Written by Noelle Stevenson and Shannon Watters
Art by Brooke Allen and Maarta Laiho
Published by BOOM! Studios
Release Date: August 26, 2015

Let’s just say this issue captures some of the magic and the best things about Lumberjanes overall.

Our adventure in this issue begins with a lovely lighthearted flashback between Abigail and Rosie, instantly juxtaposed with a battle against a gigantic monster. Meanwhile, our crew of youngsters heads to uncover a way to help Abigail and Rosie, leading to some tension between Barney and Jo, and the revelation of Ripley’s uncanny ability to find secret doors and sparkly things. Before long, we reach a brief sense of resolution before Abigail leaves with a cryptic message, and Jo and April wonder what the heck is going on.

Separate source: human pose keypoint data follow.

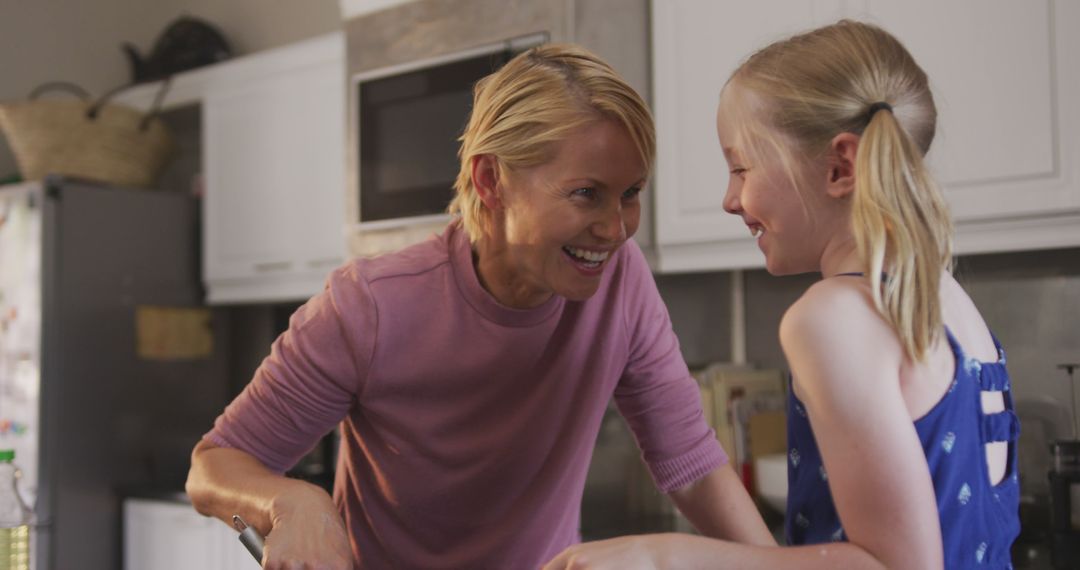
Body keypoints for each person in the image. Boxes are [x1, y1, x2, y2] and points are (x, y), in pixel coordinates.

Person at [185, 43, 774, 569]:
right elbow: (214, 467)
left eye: (632, 194)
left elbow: (690, 462)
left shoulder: (622, 283)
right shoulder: (369, 307)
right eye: (586, 193)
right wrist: (290, 502)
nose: (616, 228)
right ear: (490, 180)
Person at [543, 20, 1020, 570]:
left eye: (741, 167)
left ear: (839, 167)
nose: (729, 199)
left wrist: (661, 555)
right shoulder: (945, 298)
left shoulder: (831, 319)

Yet again, this creative team has worked wonders to create the next chapter in their story. Stevenson and Watters work beautifully together, creating a sense of innocence and perspective for Abigail and Rosie, from holding hands to the concern they show for each other. Their writing does a great job of capturing the tension and stress of diffusing a conflict, but also how love and compassion can flow to the surface once things have boiled over.

Brooke Allen and Maarta Laiho are stellar on art, working together to bring to life the vision of a world that is playful and rustic. There’s something to be said for superb coloring working with illustration, and this duo is amazing at creating a sense of distinction between the characters but cohesion with their environment. The characters all stand out as their own, and I appreciate how the art brings out their life and independence.

This series has consistently done a great job representing a variety of people, and this issue is seriously a clincher. Not only do we get some more solid confirmation that Jo is a trans woman, but Barney could potentially be yet another queer character. To have a (relatively) slice-of-life comic treat queer people as normal, especially young queer people, is monumental. The creative team does an excellent job of conveying how people of all races, sizes, genders and orientations show up, illuminating exactly how expanding representation can be organic, subtle, and brilliantly powerful.

This issue points to the start of a new saga for the Lumberjanes. While Stevenson leaving is a bit heartbreaking, I know we will be in great hands with Watters staying at the helm and Kat Leyh joining in the fun.